● **WORK TASK**
Begin at the top of the records and copy each line exactly. The line containing "### Kemudahan Akses dan Pelayanan Cepat" is the last one to include.

• • •

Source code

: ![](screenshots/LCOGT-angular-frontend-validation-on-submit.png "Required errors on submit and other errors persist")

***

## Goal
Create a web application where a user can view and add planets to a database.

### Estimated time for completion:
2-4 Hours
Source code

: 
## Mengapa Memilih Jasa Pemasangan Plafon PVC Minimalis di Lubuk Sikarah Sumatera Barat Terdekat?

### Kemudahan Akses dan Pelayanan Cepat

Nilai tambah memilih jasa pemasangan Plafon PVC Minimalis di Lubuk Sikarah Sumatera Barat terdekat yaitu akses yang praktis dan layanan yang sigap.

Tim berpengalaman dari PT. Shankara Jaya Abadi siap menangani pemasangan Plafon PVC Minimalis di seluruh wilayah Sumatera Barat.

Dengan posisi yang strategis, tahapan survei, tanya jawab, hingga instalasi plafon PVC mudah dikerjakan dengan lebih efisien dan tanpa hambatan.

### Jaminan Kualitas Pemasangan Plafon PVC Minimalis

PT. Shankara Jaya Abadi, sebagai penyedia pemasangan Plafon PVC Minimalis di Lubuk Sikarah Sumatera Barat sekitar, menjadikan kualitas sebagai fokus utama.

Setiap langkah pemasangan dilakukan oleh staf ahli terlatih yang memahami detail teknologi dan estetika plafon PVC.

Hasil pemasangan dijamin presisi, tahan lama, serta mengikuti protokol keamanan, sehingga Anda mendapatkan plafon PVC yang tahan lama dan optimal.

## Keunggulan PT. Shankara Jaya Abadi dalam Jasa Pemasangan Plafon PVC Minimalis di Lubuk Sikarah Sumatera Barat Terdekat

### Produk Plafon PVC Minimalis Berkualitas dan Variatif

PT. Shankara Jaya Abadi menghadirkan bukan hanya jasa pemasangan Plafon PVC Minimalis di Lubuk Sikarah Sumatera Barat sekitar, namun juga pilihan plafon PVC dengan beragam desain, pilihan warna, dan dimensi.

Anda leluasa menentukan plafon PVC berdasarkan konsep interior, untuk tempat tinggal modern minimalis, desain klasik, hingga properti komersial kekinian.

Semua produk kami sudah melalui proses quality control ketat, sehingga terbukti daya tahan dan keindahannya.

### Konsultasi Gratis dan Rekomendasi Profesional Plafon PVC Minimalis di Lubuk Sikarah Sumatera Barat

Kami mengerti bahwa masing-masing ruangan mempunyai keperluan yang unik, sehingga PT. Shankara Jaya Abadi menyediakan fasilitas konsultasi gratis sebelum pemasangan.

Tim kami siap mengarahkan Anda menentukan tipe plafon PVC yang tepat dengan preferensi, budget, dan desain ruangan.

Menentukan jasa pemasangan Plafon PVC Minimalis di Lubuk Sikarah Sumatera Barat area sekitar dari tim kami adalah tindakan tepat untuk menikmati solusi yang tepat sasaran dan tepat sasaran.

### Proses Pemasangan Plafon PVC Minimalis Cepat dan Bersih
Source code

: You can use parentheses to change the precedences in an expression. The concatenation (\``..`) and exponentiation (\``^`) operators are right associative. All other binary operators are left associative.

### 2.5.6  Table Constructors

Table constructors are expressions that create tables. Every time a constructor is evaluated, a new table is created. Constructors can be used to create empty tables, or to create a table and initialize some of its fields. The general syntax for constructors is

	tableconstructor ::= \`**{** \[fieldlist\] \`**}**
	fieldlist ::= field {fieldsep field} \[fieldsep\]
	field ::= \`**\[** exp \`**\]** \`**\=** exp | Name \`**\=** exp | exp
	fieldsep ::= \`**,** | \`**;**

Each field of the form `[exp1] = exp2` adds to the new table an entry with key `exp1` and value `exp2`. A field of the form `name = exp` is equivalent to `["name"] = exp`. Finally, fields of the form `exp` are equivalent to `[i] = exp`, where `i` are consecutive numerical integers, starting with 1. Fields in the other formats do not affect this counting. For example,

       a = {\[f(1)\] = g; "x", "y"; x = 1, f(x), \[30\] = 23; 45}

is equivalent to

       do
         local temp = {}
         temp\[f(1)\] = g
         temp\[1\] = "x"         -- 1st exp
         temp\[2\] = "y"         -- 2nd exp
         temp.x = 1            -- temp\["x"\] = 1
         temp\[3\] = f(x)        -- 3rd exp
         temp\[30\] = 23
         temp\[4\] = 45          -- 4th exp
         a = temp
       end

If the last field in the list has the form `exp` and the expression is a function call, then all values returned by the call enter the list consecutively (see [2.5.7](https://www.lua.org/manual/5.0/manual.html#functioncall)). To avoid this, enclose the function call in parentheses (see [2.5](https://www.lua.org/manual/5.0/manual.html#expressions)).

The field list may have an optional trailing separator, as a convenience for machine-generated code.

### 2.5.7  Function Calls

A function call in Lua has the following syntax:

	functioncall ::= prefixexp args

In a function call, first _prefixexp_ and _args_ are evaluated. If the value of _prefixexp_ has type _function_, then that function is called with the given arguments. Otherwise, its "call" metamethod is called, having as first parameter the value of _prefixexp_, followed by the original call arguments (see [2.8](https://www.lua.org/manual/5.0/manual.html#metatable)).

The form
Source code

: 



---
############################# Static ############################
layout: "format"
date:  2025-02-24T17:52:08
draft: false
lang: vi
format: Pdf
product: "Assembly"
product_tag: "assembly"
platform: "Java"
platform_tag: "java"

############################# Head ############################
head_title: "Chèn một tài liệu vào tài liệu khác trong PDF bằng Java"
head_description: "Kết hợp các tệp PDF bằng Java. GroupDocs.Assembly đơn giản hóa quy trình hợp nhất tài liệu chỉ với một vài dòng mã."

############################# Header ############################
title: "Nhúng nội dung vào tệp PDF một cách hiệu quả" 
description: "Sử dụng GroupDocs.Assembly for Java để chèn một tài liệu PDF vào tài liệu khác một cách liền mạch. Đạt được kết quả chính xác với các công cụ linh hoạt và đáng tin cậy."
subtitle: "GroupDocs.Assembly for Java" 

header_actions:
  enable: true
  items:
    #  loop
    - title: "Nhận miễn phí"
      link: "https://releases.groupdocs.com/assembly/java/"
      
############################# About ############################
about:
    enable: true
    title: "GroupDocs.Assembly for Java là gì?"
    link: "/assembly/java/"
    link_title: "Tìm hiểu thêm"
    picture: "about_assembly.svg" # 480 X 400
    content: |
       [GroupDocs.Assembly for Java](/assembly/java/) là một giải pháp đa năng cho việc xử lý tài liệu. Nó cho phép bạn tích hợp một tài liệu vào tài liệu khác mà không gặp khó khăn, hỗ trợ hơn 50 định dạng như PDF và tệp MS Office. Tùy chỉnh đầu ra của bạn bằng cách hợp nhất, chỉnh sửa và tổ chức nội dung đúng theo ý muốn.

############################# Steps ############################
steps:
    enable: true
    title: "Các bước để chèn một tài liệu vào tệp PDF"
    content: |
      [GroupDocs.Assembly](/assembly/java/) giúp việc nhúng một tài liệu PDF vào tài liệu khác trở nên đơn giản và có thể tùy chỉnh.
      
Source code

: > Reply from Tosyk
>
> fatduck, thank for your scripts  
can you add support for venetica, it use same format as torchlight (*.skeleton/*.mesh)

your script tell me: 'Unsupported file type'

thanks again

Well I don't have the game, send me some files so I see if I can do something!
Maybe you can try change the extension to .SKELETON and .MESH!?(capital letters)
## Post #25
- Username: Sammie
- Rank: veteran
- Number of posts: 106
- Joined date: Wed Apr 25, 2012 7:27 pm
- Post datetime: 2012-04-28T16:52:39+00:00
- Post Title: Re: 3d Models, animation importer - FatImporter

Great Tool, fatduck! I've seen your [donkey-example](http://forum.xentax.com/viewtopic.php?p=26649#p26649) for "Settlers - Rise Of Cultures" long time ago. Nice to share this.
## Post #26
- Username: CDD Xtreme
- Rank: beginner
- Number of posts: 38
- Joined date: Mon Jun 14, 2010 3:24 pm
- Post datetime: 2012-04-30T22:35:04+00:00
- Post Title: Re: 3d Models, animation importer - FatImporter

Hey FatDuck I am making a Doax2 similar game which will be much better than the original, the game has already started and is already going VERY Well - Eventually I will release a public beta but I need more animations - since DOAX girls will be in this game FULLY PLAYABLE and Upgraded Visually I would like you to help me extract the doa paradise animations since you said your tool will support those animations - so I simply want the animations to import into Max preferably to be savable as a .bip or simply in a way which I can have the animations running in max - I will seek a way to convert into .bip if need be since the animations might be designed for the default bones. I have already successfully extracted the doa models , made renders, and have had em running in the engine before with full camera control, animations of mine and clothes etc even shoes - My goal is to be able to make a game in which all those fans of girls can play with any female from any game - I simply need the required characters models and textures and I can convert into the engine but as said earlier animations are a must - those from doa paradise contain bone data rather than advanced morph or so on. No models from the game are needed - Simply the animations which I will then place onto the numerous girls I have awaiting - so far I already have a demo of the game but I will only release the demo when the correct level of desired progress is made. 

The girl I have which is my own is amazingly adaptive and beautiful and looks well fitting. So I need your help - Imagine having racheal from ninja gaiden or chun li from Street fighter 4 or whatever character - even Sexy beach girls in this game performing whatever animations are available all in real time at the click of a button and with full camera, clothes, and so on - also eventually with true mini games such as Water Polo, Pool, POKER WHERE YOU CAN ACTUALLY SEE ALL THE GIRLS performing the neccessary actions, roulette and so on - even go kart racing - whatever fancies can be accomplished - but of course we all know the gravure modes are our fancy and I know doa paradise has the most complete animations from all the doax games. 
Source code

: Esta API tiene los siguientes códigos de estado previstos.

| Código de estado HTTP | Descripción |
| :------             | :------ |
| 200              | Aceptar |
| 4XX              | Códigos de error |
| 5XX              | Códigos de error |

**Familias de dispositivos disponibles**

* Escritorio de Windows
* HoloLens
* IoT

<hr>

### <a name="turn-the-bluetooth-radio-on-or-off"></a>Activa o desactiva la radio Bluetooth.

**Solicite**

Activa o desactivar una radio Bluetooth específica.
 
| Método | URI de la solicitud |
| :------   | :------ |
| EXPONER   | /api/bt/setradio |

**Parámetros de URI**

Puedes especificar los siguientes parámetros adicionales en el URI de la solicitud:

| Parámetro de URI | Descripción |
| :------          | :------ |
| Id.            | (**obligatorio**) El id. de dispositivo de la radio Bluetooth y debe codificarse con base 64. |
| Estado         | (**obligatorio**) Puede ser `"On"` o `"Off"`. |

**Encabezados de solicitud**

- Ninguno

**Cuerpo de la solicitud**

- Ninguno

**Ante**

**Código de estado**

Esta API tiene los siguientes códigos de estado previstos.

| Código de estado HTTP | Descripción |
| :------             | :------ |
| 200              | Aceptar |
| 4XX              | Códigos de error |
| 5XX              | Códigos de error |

• • •

● **RESPONSE**
Source code

: ![](screenshots/LCOGT-angular-frontend-validation-on-submit.png "Required errors on submit and other errors persist")

***

## Goal
Create a web application where a user can view and add planets to a database.

### Estimated time for completion:
2-4 Hours
Source code

: 
## Mengapa Memilih Jasa Pemasangan Plafon PVC Minimalis di Lubuk Sikarah Sumatera Barat Terdekat?

### Kemudahan Akses dan Pelayanan Cepat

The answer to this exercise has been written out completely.